The NTS receives inputs from the vagus nerve—the longest cranial nerve that runs from the large intestines to the brain. The AP located at the boundary of the brain ventricles is bathed by humoral factors, such as immune signaling cytokines.
“Early increases in FOS expression were most prominent in the NTS with a greater than twofold increase at one hour post LPS,” the authors noted.
The authors next used a technology called TRAP2 to reactivate LPS-responsive neurons in the NTS and AP in mice that were not treated with LPS. They found reactivation of specific neurons in these regions recapitulated all the components of sickness behavior. On the other hand, they found inhibiting the specific LPS-activated neurons diminished all symptoms of sickness behavior in response to LPS.
The authors then conducted single-nucleus RNA sequencing on the NTS and AP regions to identify molecular signatures of the LPS-activated neurons. They identified several clusters of neurons expressing excitatory or inhibitory markers and evaluated each to identify the cluster responsible for sickness behaviors. When they activated neurons in the NTS and AP regions of the brainstem that expressed ADCYAP1, the mice showed all symptoms of sickness behavior as they did when treated with LPS. Inhibition of the same neurons decreased the tendencies of disinclination to eat, drink and move.

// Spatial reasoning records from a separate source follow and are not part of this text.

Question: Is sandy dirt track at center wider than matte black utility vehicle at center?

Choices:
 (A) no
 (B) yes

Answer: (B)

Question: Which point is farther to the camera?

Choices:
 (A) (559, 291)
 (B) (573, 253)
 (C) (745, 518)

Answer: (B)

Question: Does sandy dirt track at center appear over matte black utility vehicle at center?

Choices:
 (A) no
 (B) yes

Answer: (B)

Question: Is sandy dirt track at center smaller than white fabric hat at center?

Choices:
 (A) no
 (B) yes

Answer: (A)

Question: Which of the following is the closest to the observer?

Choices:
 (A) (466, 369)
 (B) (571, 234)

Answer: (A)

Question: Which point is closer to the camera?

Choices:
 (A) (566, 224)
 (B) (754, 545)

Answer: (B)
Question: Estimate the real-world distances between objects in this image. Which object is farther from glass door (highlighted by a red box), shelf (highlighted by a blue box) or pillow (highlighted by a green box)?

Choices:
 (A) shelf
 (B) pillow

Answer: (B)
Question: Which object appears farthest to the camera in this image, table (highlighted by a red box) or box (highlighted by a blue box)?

These findings establish a previously unknown link between the brain and the body’s response to infection and could pave the way for the identification of better targets for anti-sickness medications.
Masha Prager-Khoutorsky, PhD, an assistant professor of physiology at McGill University in Montreal, who was not involved in the study noted that a logical next step to the current study would be to identify downstream areas in the brain that fire as a result of the activation of ADYAP1 neurons in the NTS and AP and investigate how these influence sickness behaviors. Prager-Khoutorsky noted, “An open question is how the duration of the sickness response is controlled, and whether the same neuronal circuits are involved in mediating prolonged, chronic symptoms of viral infections, such as long COVID.”